Polystyrene mis dans la benne de déchets résiduels

Comment réduire la production de déchets PSE à la source ?

La meilleure façon de gérer un déchet PSE reste de ne pas en produire.

Plusieurs substituts ont atteint une maturité industrielle permettant de remplacer le PSE dans la majorité des usages d’emballage :

      Calage carton (cannelure alvéolaire, nid d’abeille) : économique, recyclable dans la filière carton, adapté à la plupart des produits.

      Papier kraft et papier froissé : adoptés massivement dans le e-commerce et la logistique.

      Coussins d’air et films bullés recyclables : une solution de transition pour les flux difficiles à convertir immédiatement, bien qu’ils restent des plastiques avec des enjeux environnementaux proches.

La substitution requiert souvent une démarche d’éco-conception de l’emballage à conduire avec les fournisseurs et les équipes logistiques.

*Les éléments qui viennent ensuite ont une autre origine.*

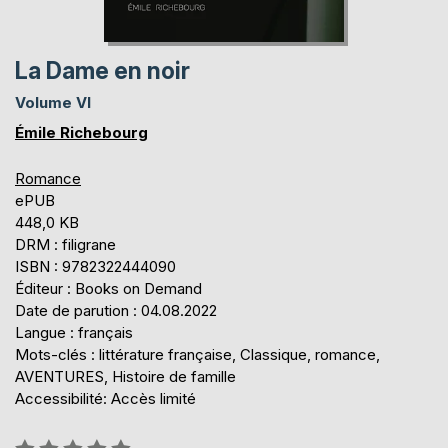
La Dame en noir
Volume VI
Émile Richebourg
Romance
ePUB
448,0 KB
DRM : filigrane
ISBN : 9782322444090
Éditeur : Books on Demand
Date de parution : 04.08.2022
Langue : français
Mots-clés : littérature française, Classique, romance,
AVENTURES, Histoire de famille
Accessibilité: Accès limité
Évaluation:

Focus sur les caisses marées

Dans le cas particulier des caisses marées, le PSE reste dominant : selon une étude FranceAgriMer de 2024, 35k tonnes de PSE entrent chaque année dans la filière aquatique française, dont seulement 46 % sont recyclées. Ses propriétés isothermes et sa résistance à l’humidité en font un contenant difficile à substituer.

Des caisses réemployables en plastique rigide (PEHD, PP) existent et se déploient dans certaines criées et filières courtes. Leur pertinence est cependant conditionnée à la distance géographique et aux exigences de la chaîne du froid : le retour à vide, le lavage et la redistribution génèrent des impacts pouvant dépasser ceux d’une caisse PSE recyclée sur les circuits longs.

À cela s’ajoute une contrainte sanitaire : le transport des caisses usagées souillées en même temps que des denrées alimentaires est aujourd’hui difficile à mettre en œuvre réglementairement, ce qui complexifie la logistique de retour, en particulier pour les petits volumes.